───── Text provided ─────
What are Economic Social and Cultural Rights?

Economic, social, and cultural rights include the human right to work, the right to an adequate standard of living, including food, clothing, and housing, the right to physical and mental health, the right to social security, the right to a healthy environment, and the right to education.
Human rights law includes all economic and social rights, as well as civil and political rights like the right to free speech and the right to a fair trial. These rights are deeply intertwined: for example, the right to speak freely means little without a basic education, the right to vote means little if you are suffering from starvation.
Similarly, the right to work means little if you are not allowed to meet and assemble in groups to discuss work conditions.
All the world’s great religious and moral traditions, philosophers, and revolutionaries recognize that human beings deserve to live in freedom, justice, dignity and economic security.
The International Bill of Rights grew out of these traditions and calls for all governments to make sure their citizens have human rights—civil, political, social, cultural and economic. Referring to economic, social and cultural issues as “rights” uses the legal framework developed under international law, and gives individuals legitimate claims against state and non-state actors for protection and guarantees.
Economic and social rights require governments and other powerful actors to ensure that people have access to basic needs and that people have a voice in decisions affecting their well-being.
Poverty and injustice are neither inevitable nor natural but arise from deliberate decisions and policies, and the human rights legal framework provides a way to hold public officials accountable for development policies and priorities.
States are bound to ensure minimum human rights regardless of their resource constraints. For ESC rights, minimum core requirements include available foodstuffs for the population, essential primary health care, basic shelter and housing, and the most basic forms of education.
Human rights treaties are signed by governments and are the duty of governments to enforce.
However, this does not mean that non-state actors are free to violate people’s human rights. There are three main ways to apply human rights standards to non-state actors.
─────
Apply what you read
(a) According to the text on economic, social and cultural rights, who signs human rights treaties?
(b) Print the text on economic, social and cultural rights word for word, from "However, this does" up to and including "to non-state actors.".
───── Extracted records ─────
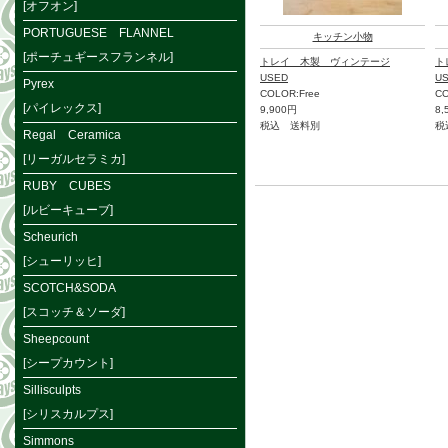
[オフオン]
PORTUGUESE FLANNEL
キッチン小物
[ポーチュギースフランネル]
トレイ 木製 ヴィンテージ
ト
USED
U
Pyrex
COLOR:Free
CO
[パイレックス]
9,900円
8,
税込 送料別
税
Regal Ceramica
[リーガルセラミカ]
RUBY CUBES
[ルビーキューブ]
Scheurich
[シューリッヒ]
SCOTCH&SODA
[スコッチ＆ソーダ]
Sheepcount
[シープカウント]
Sillisculpts
[シリスカルプス]
Simmons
─────
Solutions to the tasks
(a) Governments sign human rights treaties.

(b)
However, this does not mean that non-state actors are free to violate people’s human rights. There are three main ways to apply human rights standards to non-state actors.